* [TASK DIRECTIONS]: Return exactly the listing's lines, from its first line to the line holding "There is now", ends included.

* [AVAILABLE RECORDS]:
<<<<
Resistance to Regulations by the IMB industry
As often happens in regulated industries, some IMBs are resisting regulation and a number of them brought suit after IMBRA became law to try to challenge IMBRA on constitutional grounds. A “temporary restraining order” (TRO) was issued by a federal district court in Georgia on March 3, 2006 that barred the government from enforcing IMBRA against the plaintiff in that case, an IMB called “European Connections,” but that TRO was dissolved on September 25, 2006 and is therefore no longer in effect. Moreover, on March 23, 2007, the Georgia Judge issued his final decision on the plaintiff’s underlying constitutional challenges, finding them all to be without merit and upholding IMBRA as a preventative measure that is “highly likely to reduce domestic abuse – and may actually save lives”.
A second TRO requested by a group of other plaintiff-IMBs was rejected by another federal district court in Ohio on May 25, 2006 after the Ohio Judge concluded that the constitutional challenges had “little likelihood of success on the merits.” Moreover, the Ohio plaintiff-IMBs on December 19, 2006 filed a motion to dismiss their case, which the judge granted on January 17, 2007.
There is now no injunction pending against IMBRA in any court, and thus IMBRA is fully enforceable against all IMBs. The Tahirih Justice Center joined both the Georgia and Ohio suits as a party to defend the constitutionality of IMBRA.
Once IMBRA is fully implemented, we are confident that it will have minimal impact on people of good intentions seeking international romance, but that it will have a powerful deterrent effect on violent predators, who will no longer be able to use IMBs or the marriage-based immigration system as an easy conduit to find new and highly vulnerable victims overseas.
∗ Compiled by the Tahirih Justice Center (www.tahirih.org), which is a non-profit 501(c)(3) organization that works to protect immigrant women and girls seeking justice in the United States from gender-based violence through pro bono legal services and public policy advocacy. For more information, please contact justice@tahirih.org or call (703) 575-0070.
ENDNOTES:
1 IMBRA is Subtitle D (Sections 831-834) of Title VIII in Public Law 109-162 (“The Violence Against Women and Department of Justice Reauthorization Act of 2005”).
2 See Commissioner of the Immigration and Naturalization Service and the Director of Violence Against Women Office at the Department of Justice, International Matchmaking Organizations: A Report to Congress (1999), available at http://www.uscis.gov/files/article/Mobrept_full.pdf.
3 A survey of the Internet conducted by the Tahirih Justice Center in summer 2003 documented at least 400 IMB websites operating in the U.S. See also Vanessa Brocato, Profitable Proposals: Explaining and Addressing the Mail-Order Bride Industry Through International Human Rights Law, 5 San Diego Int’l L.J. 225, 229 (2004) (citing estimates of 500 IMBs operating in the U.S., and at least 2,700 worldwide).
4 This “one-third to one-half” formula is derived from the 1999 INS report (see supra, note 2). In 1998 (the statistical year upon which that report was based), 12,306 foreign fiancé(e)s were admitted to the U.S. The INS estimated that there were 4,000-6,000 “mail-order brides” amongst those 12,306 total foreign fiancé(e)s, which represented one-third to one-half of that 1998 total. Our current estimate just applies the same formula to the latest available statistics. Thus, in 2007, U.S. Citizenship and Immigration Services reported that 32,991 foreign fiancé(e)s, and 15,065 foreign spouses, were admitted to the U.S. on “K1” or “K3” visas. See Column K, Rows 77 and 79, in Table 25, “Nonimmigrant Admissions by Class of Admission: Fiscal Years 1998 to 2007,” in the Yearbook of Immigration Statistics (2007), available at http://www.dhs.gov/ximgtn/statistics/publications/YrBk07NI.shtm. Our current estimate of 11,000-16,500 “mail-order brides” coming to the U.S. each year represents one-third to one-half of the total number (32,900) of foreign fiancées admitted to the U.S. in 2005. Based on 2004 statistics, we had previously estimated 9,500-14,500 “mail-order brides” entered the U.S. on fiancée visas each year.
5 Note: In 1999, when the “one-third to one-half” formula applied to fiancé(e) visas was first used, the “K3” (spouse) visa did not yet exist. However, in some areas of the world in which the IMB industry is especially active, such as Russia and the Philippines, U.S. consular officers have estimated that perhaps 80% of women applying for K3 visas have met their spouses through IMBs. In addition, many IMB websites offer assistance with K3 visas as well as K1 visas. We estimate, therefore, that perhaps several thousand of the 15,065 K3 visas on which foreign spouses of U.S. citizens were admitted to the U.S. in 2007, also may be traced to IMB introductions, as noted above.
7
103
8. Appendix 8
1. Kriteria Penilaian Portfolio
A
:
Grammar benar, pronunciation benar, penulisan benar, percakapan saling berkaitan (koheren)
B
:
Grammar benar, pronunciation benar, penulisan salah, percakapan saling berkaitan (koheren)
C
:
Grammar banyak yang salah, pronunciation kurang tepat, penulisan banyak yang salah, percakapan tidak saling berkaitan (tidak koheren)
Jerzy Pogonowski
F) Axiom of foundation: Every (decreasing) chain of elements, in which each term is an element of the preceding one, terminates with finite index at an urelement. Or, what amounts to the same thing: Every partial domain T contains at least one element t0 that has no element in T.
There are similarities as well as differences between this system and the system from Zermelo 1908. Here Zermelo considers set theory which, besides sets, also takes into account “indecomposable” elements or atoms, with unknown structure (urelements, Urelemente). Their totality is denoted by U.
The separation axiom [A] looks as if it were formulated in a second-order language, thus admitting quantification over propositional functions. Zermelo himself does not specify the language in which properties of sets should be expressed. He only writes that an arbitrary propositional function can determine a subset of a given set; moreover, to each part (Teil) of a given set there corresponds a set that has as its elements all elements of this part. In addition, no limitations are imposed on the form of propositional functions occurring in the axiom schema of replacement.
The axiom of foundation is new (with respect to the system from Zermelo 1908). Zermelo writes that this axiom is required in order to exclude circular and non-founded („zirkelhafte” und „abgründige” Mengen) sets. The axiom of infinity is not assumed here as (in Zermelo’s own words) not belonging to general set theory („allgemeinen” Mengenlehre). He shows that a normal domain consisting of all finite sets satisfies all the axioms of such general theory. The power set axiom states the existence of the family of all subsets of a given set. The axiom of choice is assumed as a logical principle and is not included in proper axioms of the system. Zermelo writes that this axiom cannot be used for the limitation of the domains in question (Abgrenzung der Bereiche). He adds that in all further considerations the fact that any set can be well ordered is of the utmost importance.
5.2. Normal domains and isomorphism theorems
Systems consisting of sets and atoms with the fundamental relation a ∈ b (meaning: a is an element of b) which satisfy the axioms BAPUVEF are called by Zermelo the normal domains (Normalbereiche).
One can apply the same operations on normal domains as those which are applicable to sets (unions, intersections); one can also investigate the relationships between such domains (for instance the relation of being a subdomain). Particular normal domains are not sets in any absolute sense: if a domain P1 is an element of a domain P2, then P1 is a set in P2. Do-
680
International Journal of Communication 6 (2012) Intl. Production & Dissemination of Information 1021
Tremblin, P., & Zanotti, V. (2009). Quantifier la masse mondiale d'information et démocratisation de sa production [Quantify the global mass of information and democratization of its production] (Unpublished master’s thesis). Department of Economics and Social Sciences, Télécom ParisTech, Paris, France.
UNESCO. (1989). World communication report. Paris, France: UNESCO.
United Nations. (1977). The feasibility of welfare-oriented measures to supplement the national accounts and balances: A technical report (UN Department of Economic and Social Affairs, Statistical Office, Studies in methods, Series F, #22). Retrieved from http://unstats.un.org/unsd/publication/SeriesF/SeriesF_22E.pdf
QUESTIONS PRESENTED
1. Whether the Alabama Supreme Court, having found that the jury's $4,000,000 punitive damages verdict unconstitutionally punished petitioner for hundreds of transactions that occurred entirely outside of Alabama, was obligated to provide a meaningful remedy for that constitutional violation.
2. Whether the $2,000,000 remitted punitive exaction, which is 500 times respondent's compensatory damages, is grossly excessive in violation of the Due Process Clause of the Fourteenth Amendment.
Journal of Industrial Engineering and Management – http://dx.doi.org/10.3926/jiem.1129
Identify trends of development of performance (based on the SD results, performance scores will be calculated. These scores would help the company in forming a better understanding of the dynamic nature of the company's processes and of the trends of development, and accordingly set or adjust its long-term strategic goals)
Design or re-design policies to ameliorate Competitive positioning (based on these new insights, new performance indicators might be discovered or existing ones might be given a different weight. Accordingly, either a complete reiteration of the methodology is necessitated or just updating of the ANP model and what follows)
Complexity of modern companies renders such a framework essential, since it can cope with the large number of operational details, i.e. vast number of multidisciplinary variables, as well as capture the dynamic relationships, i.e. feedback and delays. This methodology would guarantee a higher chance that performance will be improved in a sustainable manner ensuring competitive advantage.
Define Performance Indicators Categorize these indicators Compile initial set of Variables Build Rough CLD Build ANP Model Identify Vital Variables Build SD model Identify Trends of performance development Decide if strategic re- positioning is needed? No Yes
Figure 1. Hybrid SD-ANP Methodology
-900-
>>>>
* [WRITTEN ANSWER]:
Resistance to Regulations by the IMB industry
As often happens in regulated industries, some IMBs are resisting regulation and a number of them brought suit after IMBRA became law to try to challenge IMBRA on constitutional grounds. A “temporary restraining order” (TRO) was issued by a federal district court in Georgia on March 3, 2006 that barred the government from enforcing IMBRA against the plaintiff in that case, an IMB called “European Connections,” but that TRO was dissolved on September 25, 2006 and is therefore no longer in effect. Moreover, on March 23, 2007, the Georgia Judge issued his final decision on the plaintiff’s underlying constitutional challenges, finding them all to be without merit and upholding IMBRA as a preventative measure that is “highly likely to reduce domestic abuse – and may actually save lives”.
A second TRO requested by a group of other plaintiff-IMBs was rejected by another federal district court in Ohio on May 25, 2006 after the Ohio Judge concluded that the constitutional challenges had “little likelihood of success on the merits.” Moreover, the Ohio plaintiff-IMBs on December 19, 2006 filed a motion to dismiss their case, which the judge granted on January 17, 2007.
There is now no injunction pending against IMBRA in any court, and thus IMBRA is fully enforceable against all IMBs. The Tahirih Justice Center joined both the Georgia and Ohio suits as a party to defend the constitutionality of IMBRA.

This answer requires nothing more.